Tomtomrock segue con affetto i Lemon Twigs fin dal loro primo album Do Hollywood. È vero, sono revivalisti irriducibili ed è vero che ogni loro suono o armonia vocale guarda sempre indietro e mai avanti. Ma per i due fratelli D’Addario un avanti non esiste e qui sta il loro fascino.
Viene sovente citata – come manifesto programmatico del riuso creativo – una frase del regista nouvelle vague Jean-Luc Godard, “non è da dove prendi le cose, è dove le porti”. Ecco, Brian e Michael le cose le portano in una loro immutabile cameretta da adolescenti che si trasforma in un iperspazio fatato – un po’ tipo quello del film Barbie – dove tutto fluisce e rifluisce e dunqe il 1966 può anche arrivare dopo il 1974.
L’evoluzione (lenta) dei Lemon Twigs dagli inizi a oggi
In effetti i primi dischi dovevano molto a certo rock un po’ truzzo un po’ vaporoso di metà anni ’70 (Foreigner, Michael McDonald, Toto…), mentre Everything Harmony (2023) e A Dream Is All We Know (Captured Tracks) possono essere ambientati nella seconda metà del decennio prima. Considerando che sono usciti a meno di un anno di distanza l’uno dall’altro li si potrebbe vedere come un’opera unica con una prima parte più pensosa e una seconda più allegra. Il suono è meno caleidoscopico rispetto alle origini, tanto che i diretti interessati lo hanno descritto come “Merseybeach”.

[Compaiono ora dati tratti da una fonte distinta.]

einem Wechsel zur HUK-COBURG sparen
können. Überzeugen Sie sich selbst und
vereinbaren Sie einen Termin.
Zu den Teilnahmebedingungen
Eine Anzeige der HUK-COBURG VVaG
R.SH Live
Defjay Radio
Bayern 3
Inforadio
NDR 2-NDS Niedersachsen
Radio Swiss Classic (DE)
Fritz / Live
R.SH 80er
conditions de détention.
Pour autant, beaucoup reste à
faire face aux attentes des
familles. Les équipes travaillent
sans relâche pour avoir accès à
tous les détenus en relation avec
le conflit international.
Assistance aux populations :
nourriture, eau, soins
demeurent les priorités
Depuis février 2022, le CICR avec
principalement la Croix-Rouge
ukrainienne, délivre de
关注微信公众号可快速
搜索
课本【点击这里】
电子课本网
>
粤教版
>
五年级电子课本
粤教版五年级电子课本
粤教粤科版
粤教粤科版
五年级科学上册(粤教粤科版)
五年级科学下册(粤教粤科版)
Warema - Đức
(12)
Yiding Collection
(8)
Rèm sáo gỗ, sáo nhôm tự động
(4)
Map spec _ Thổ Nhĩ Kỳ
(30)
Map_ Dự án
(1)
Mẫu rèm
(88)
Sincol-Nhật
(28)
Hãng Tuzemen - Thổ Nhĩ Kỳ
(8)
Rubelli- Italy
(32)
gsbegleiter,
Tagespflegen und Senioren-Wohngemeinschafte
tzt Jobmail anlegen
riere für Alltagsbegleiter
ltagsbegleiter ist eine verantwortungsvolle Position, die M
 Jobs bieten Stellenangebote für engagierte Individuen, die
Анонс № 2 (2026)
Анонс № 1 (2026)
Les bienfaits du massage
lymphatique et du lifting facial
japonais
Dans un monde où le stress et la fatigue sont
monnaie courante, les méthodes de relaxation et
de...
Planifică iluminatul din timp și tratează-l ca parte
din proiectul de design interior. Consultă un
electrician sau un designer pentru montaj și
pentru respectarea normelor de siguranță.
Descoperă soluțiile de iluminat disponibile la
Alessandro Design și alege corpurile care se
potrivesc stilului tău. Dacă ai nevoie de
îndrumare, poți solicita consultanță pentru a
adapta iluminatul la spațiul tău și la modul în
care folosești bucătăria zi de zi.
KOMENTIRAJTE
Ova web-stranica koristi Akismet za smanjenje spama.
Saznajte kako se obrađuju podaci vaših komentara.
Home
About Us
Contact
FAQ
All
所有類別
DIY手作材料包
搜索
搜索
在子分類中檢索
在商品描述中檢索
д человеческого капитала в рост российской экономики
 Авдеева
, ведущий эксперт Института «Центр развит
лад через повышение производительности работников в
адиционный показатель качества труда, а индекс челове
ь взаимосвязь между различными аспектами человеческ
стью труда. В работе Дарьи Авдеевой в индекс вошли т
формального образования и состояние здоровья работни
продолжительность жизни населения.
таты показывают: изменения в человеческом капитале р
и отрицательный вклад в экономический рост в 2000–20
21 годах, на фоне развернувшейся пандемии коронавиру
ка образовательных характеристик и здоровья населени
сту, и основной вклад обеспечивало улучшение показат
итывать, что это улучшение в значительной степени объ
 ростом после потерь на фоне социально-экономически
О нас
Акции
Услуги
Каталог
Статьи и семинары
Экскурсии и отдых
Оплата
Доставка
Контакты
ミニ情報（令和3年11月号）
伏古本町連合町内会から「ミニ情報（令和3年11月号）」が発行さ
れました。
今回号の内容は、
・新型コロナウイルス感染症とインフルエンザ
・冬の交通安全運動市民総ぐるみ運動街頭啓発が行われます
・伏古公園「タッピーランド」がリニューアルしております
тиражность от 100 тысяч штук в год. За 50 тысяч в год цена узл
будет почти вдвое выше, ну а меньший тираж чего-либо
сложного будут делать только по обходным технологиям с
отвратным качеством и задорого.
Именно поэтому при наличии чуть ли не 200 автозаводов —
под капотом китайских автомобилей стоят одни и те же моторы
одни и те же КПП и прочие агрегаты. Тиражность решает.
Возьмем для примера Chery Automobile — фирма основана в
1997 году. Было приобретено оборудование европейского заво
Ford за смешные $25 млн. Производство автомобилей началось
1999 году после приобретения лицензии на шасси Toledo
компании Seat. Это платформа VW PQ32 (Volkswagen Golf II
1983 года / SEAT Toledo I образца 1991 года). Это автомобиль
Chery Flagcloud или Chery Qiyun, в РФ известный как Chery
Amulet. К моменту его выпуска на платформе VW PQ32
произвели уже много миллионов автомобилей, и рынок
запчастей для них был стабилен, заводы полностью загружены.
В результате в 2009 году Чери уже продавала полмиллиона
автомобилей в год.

Il primo pezzo, My Golden Years, è tutto virato verso la parte ‘beach’ (Beach Boys, ovviamente, ma anche Byrds), mentre più avanti ci si sposta più decisamente lungo il ‘mersey’ beatlesiano, al punto che In The Eyes Of The Girl vede apparire in veste di produttore Sean Ono Lennon (chissà quante domande gli hanno fatto su papà).
A Dream Is All We Know: un sogno ben rifinito
L’album è tutto molto sentimentale-adolescenziale e anche qui si ritorna alla cameretta fatata di cui sopra, visto che i Brian e Michael l’adolescenza l’hanno finita da un pezzo e sono ormai artisti esperti: quando rischiano di cadere nel kitsch o nel mieloso da guaietto sentimentale raddrizzano la situazione con qualche guizzo insolito tipo il banjo di Church Bells o la tastiera da radio FM di Sweet Vibration. Ancora una volta la scrittura è da manuale (manuale con scritto Sixties sopra, s’intende), mentre suono e armonie vocali sono impeccabili. Verso fine programma Peppermint Roses modifica in parte la situazione fondendo nuovi e vecchi Lemon Twigs in una dimensione appena psichedelica che non rimanda più a nessuno; un piccolo capolavoro oltre che una possibile indicazione per sviluppi futuri.
Si potrebbe dunque dire che i Lemon Twigs non sono veramente nostalgici o passatisti o fuori dal tempo. È che il loro tempo ha le modalità del sogno, come spiega il titolo del disco. O forse sono molto bravi a far finta che sia così.